At night this building, which houses the Barcelona Water Company corporate headquarters, becomes a giant flame of light, rising 142 metres high from the city centre.
A total of 4,500 L3 RGB lights were installed to illuminate the 32 floors of offices in the Agbar tower.
The construction of the tower's lighting system had to meet strict sustainability standards – it needed to be self-contained, quasi-intelligent, and easy and cheap to maintain, while avoiding light pollution. The system also had to be controllable from a single computer, either manually or following the instructions of different programs.
In order to meet the requirements for this project, LightLed, a Catalan company which is part of the Spain-based Odeco Group, created the LightLed L3 RGB system for architectural and monumental illumination.
Each lighting device consists of a cast aluminium gondola containing:
- 18 1-watt RGB Luxeon LEDs
- Input linear power supply of 220 VAC and output of 24 VDC
- DMX control to establish communication with the central system
- Module controlling the direction of the lighting devices which allows them to be identified throughout the DMX 512 line.
Moreover, the system is able to control each light and each section individually, with information feedback allowing self-diagnosis of its operation. It can be run from a PC, a mobile phone, a PDA or a laptop computer from the outside, within a radius of up to 500 metres.
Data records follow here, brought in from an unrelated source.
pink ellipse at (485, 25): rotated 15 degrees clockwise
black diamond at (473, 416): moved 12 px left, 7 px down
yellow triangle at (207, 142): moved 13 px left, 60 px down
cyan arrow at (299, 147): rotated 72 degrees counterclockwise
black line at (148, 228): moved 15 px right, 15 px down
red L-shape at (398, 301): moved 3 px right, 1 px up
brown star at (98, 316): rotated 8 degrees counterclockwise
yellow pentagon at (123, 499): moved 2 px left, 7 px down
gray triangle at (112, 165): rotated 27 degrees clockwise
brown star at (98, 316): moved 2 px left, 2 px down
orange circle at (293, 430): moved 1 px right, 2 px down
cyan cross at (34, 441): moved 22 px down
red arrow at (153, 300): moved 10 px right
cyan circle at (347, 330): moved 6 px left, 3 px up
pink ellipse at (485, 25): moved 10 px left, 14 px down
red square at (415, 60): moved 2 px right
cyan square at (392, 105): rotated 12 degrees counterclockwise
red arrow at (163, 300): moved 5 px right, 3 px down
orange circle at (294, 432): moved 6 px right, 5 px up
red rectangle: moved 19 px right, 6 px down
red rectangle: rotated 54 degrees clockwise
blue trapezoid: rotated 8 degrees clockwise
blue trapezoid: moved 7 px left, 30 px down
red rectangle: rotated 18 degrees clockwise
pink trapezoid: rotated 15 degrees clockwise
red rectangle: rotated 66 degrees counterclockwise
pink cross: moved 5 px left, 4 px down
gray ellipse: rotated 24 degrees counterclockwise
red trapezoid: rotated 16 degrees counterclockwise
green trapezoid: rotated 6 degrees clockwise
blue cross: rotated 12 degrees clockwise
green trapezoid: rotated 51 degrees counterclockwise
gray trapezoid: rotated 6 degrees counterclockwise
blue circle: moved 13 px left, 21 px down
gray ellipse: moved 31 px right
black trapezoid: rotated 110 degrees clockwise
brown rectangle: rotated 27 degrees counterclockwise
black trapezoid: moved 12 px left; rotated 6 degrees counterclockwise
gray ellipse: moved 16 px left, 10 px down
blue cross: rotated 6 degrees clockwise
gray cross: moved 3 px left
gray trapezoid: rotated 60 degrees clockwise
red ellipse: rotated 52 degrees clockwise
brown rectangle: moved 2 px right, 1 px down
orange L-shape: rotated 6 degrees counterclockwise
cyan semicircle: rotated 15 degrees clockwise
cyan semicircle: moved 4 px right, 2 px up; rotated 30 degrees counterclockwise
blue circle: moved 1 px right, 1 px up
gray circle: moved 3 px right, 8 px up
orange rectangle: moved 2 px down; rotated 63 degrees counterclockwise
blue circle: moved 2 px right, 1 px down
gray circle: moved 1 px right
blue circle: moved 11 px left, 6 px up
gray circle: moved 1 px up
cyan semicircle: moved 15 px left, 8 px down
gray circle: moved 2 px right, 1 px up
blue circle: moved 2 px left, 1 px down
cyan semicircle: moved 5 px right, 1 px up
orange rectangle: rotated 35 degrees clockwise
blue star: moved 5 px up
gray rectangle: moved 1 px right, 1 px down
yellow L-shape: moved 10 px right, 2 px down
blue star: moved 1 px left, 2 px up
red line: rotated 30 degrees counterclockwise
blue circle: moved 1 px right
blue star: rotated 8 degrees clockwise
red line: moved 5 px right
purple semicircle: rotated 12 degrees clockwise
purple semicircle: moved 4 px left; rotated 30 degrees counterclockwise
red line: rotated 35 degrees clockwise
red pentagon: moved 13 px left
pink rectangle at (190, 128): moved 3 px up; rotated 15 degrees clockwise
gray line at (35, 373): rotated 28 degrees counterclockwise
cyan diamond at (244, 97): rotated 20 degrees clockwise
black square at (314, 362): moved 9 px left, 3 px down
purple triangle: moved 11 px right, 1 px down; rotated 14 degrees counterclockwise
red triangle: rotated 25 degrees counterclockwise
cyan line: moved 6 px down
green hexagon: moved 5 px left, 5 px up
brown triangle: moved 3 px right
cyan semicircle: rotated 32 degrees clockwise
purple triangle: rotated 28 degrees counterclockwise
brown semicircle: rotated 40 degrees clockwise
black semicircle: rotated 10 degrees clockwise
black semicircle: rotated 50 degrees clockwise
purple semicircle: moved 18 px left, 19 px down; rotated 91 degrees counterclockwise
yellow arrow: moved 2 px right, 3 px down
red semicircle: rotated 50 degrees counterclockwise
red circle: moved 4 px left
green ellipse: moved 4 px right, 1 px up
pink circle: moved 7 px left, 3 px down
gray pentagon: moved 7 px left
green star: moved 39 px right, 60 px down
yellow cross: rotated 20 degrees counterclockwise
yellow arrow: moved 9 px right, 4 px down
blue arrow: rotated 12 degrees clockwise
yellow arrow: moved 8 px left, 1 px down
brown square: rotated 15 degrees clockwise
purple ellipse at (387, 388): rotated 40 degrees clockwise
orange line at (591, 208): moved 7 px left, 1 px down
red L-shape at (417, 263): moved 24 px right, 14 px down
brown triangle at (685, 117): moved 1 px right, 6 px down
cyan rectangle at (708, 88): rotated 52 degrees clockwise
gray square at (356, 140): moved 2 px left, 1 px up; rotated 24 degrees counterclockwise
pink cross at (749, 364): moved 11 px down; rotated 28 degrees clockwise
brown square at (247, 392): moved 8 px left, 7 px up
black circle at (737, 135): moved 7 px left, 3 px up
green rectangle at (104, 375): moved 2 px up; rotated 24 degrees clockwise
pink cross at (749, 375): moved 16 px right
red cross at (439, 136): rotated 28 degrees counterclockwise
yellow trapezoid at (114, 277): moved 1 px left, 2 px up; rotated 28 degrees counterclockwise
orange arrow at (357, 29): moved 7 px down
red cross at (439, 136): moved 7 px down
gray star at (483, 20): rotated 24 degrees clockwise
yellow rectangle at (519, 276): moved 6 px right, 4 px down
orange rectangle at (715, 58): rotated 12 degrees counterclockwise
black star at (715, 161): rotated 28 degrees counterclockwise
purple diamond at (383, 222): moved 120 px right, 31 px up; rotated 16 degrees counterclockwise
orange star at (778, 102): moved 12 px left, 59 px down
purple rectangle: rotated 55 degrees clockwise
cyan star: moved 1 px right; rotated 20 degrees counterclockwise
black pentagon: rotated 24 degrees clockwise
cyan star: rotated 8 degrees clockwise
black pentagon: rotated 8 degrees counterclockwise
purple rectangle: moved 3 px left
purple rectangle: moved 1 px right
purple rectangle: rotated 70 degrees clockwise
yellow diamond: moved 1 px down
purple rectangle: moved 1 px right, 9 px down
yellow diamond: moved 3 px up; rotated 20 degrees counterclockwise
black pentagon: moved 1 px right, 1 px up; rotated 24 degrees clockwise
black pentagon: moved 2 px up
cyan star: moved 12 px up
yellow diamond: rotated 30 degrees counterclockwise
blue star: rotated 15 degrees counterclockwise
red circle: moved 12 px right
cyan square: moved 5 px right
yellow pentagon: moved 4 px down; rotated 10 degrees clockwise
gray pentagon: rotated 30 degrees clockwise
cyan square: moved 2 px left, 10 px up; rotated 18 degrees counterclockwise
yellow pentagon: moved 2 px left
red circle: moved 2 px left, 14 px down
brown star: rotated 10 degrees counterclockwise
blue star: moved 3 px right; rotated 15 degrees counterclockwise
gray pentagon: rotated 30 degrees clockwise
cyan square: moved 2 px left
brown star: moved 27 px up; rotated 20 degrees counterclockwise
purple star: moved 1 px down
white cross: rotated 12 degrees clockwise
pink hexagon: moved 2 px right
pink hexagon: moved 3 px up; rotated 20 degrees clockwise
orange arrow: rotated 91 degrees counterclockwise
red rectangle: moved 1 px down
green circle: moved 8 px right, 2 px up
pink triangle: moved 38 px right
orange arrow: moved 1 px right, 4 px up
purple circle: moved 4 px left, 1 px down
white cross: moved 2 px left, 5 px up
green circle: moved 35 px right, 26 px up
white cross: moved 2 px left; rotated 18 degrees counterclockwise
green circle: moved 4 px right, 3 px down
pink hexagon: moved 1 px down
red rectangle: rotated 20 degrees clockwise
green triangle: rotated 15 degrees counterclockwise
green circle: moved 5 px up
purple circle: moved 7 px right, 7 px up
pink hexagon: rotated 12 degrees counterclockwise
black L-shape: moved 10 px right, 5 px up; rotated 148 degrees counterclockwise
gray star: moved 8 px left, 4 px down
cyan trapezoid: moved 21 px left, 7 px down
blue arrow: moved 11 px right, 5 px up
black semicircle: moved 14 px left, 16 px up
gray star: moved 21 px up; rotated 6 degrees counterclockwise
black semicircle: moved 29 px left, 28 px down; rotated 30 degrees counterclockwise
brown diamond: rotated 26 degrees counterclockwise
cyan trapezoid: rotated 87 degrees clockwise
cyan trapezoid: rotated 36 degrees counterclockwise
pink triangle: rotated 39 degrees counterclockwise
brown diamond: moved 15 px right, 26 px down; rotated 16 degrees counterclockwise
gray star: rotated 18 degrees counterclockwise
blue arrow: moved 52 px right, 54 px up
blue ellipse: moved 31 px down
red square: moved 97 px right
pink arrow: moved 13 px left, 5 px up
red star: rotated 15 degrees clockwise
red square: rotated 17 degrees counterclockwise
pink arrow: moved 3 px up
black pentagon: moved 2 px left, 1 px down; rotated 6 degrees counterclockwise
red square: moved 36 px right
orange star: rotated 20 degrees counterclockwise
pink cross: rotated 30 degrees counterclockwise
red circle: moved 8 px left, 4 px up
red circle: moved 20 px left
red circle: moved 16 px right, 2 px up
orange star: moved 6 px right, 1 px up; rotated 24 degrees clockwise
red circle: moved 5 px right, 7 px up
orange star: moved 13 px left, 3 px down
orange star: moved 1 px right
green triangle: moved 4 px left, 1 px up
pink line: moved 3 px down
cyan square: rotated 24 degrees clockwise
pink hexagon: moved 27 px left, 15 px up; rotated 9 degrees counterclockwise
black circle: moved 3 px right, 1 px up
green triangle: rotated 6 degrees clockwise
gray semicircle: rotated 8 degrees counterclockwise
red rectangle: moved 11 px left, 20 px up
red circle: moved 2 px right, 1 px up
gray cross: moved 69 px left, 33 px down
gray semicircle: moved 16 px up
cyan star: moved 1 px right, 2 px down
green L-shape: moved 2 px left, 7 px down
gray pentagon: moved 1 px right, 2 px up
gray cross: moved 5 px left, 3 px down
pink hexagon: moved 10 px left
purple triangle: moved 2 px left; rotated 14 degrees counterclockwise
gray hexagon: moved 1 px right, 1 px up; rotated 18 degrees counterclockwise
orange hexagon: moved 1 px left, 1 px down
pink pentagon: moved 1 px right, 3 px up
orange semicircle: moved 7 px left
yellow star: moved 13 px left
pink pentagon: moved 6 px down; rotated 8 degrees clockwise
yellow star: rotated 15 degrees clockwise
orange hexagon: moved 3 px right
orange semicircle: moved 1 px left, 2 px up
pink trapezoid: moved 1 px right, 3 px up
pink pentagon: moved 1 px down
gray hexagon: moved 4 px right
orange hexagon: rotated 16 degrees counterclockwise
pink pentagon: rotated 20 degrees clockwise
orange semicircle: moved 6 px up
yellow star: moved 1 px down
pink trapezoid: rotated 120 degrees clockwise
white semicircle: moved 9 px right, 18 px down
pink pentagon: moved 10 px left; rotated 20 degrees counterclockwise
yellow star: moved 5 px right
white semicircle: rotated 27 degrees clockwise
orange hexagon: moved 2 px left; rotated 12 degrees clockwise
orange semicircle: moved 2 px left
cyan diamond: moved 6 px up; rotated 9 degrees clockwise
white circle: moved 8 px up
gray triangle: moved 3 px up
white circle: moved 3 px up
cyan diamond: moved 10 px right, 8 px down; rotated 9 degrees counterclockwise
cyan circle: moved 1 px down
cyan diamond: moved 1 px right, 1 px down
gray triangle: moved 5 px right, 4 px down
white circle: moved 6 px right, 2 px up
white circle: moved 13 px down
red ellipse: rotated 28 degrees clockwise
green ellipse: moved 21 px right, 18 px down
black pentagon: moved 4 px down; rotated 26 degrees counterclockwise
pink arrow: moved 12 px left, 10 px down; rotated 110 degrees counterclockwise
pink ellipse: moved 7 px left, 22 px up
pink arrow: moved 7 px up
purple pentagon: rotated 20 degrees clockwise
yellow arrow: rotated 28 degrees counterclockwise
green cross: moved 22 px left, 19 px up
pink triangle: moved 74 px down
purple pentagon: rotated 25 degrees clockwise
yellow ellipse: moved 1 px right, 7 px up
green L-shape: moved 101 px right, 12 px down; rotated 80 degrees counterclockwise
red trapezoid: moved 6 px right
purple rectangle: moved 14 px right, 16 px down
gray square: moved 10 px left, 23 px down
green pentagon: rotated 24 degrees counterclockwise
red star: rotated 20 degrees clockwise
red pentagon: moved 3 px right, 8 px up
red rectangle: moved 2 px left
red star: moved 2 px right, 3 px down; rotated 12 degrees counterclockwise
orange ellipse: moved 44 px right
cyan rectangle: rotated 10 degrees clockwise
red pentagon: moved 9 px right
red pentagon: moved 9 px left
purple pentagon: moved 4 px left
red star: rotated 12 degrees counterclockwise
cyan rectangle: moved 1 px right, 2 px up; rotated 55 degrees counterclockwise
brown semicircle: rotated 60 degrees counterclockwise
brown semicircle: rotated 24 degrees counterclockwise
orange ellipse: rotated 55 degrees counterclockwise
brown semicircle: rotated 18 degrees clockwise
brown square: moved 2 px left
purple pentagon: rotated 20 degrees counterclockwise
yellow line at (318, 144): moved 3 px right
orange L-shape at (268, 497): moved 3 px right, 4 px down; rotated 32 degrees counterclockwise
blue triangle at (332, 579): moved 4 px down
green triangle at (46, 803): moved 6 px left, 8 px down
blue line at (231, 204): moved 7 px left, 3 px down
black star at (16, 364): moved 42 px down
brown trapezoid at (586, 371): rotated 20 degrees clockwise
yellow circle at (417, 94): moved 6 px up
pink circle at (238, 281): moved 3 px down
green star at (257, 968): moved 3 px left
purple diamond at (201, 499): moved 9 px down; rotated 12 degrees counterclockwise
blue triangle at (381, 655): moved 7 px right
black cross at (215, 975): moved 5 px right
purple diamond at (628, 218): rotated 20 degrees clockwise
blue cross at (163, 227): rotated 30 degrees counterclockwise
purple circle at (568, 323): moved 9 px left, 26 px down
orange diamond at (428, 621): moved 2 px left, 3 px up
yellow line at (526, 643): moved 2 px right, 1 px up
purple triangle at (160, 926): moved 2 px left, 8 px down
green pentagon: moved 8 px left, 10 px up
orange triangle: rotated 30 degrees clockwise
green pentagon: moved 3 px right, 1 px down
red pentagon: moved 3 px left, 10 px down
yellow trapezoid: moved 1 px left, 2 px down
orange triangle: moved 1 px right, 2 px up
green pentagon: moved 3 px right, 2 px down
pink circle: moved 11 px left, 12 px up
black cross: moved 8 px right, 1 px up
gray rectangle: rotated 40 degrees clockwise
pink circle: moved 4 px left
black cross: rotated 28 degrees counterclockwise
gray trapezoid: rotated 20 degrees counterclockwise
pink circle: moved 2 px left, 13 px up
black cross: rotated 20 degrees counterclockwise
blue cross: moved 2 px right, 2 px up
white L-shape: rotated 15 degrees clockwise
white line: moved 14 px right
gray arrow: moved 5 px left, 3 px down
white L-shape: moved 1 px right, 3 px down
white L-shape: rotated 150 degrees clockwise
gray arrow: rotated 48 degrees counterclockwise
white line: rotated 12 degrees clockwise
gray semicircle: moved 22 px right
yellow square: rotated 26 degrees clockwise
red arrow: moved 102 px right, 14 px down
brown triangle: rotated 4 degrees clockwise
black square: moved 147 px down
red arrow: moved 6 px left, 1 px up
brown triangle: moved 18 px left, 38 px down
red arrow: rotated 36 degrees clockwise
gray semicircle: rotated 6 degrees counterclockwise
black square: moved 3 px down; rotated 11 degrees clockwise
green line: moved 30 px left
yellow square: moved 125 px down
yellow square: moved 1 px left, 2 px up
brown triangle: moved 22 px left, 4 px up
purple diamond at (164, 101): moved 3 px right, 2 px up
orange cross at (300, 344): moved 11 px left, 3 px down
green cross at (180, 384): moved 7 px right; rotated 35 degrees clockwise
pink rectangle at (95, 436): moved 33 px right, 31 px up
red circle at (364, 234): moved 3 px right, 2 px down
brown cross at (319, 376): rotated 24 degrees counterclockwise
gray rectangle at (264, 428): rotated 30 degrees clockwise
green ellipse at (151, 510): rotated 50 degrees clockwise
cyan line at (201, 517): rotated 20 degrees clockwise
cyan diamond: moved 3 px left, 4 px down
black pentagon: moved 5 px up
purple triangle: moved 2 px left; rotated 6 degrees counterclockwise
The integrated lighting unit concept makes the system highly robust due to the aluminium structure, reliable due to the LightLed light source, versatile in use and adaptable to this and other projects.
The opening ceremony of the Agbar Tower took place at the end of 2005 in the presence of Spain's King Juan Carlos.
Jean Nouvel commented, "This is not a tower, a skyscraper, in the American sense. It is a more an emergence, rising singularly in the center of a generally calm city. Unlike slender spires and bell towers that typically pierce the horizons of horizontal cities, this tower is a fluid mass that bursts through the ground like a geyser under permanent, calculated pressure."